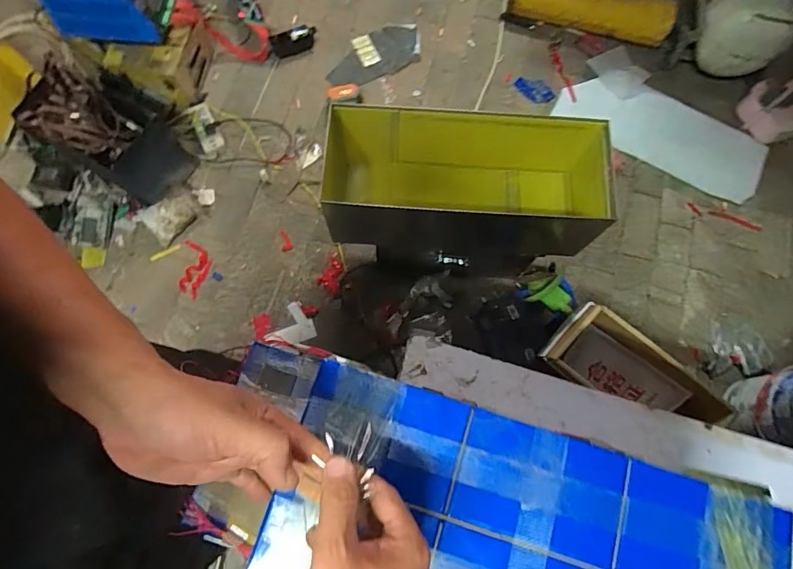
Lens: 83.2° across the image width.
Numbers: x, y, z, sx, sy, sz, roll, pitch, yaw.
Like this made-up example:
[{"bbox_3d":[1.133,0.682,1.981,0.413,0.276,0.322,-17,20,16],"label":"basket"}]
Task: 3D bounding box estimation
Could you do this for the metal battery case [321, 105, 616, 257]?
[{"bbox_3d":[0.176,-0.247,1.254,0.778,0.386,0.297,7,73,1],"label":"metal battery case"}]

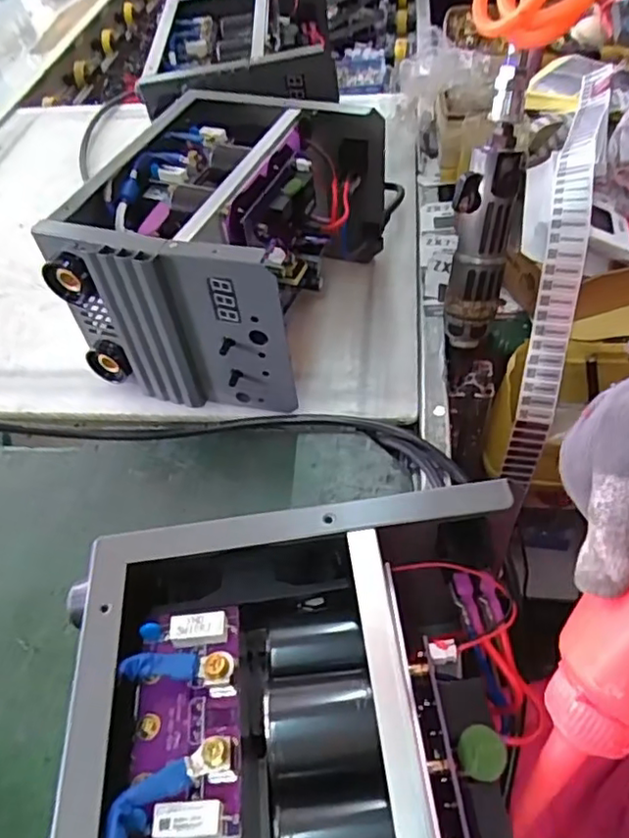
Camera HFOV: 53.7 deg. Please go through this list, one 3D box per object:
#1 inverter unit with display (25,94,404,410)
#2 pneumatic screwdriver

- _Activity_
Please give the material above again in full, with no pictures in your version.

- _Solution_
Lens: 83.2° across the image width.
Numbers: x, y, z, sx, sy, sz, roll, pitch, yaw.
Like this made-up example:
[{"bbox_3d":[1.133,0.682,1.981,0.413,0.276,0.322,-17,20,16],"label":"basket"}]
Task: 3D bounding box estimation
Could you do this for the metal battery case [321, 105, 616, 257]?
[{"bbox_3d":[0.176,-0.247,1.254,0.778,0.386,0.297,7,73,1],"label":"metal battery case"}]

Camera HFOV: 53.7 deg. Please go through this list, one 3D box per object:
#1 inverter unit with display (25,94,404,410)
#2 pneumatic screwdriver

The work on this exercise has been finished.